Pour cela, ils ont réalisé une étude expérimentale sur des rats albinos mâles Sprague–Dawley, âgés de 3 à 5 mois et pesant entre 250 et 350 grammes. Cette information précise des animaux utilisés est importante pour que d’autres chercheurs puissent reproduire ou comparer les résultats dans des conditions similaires. Les rats ont été répartis en trois groupes de 7 animaux chacun : Le premier groupe est le groupe témoin (non exposé), servant de référence. Les deuxième et troisième groupes ont été exposés aux CEM-RF à une fréquence de 1800 MHz, respectivement 6h et 12h par jour. L’exposition a duré 30 jours pour simuler une utilisation prolongée du téléphone.
Les résultats ont montré que les rats exposés aux CEM-RF présentaient des signes de dégradation des cellules de la glande parotide, comme une inflammation et une augmentation de l’apoptose. Ces effets étaient plus marqués chez les rats exposés 12 heures par jour. Pour évaluer ces effets, les chercheurs ont comparé les rats exposés aux CEM-RF à ceux du groupe non exposé. Par rapport à ces rats non exposés, les rats soumis aux CEM-RF présentaient également une baisse des antioxydants, une hausse des oxydants et une augmentation du calcium dans le sang, des marqueurs typiques de stress oxydatif et d’apoptose. En revanche, aucune différence significative n’a été observée concernant la taille de la glande salivaire entre les groupes.
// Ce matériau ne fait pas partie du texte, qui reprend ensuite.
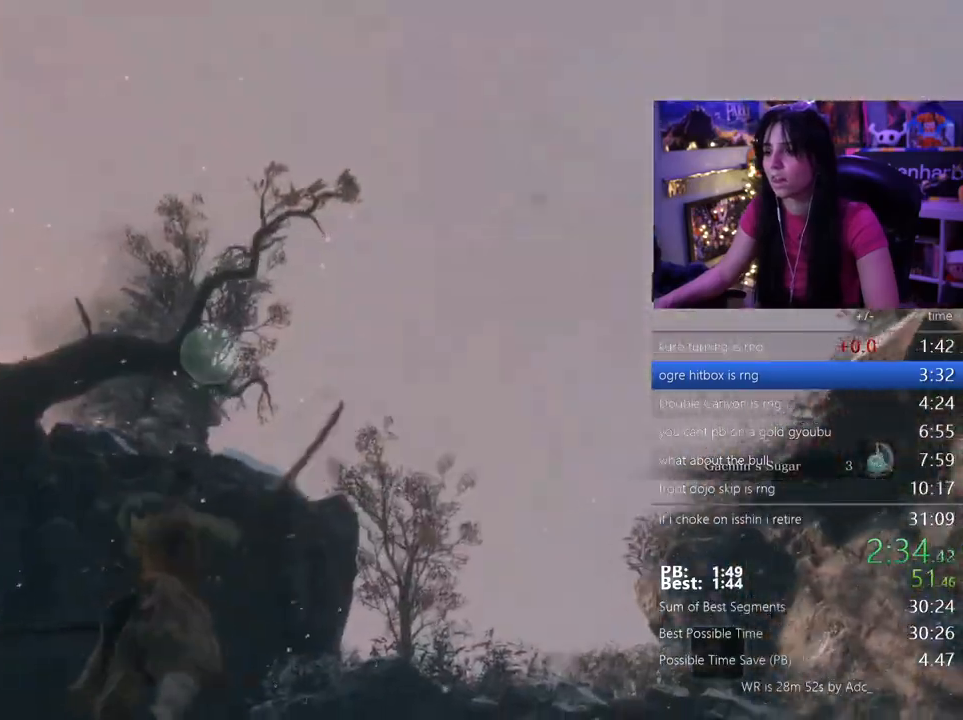
{"keys": [], "mouse": [], "events": [[50, "a", "up"]]}
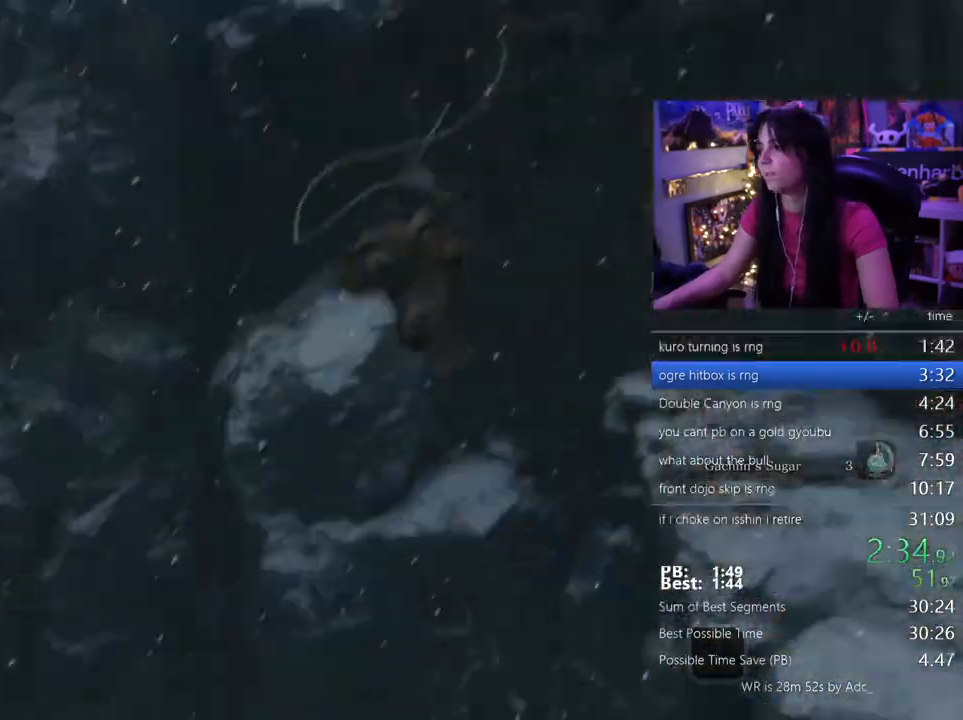
{"keys": [], "mouse": [], "events": []}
Concernant la qualité de l’étude, certains éléments sont bien réalisés, notamment la description de la dosimétrie, c’est-à-dire la mesure précise de l’énergie absorbée par les tissus exposés aux ondes électromagnétiques. Cette mesure repose sur le DAS (Débit d’Absorption Spécifique), ou SAR en anglais (Specific Absorption Rate), qui indique la quantité d’énergie des radiofréquences absorbée par le corps, exprimée en watts par kilogramme (W/kg). Dans cette étude, le DAS moyen du corps entier était de 0.117 W/kg.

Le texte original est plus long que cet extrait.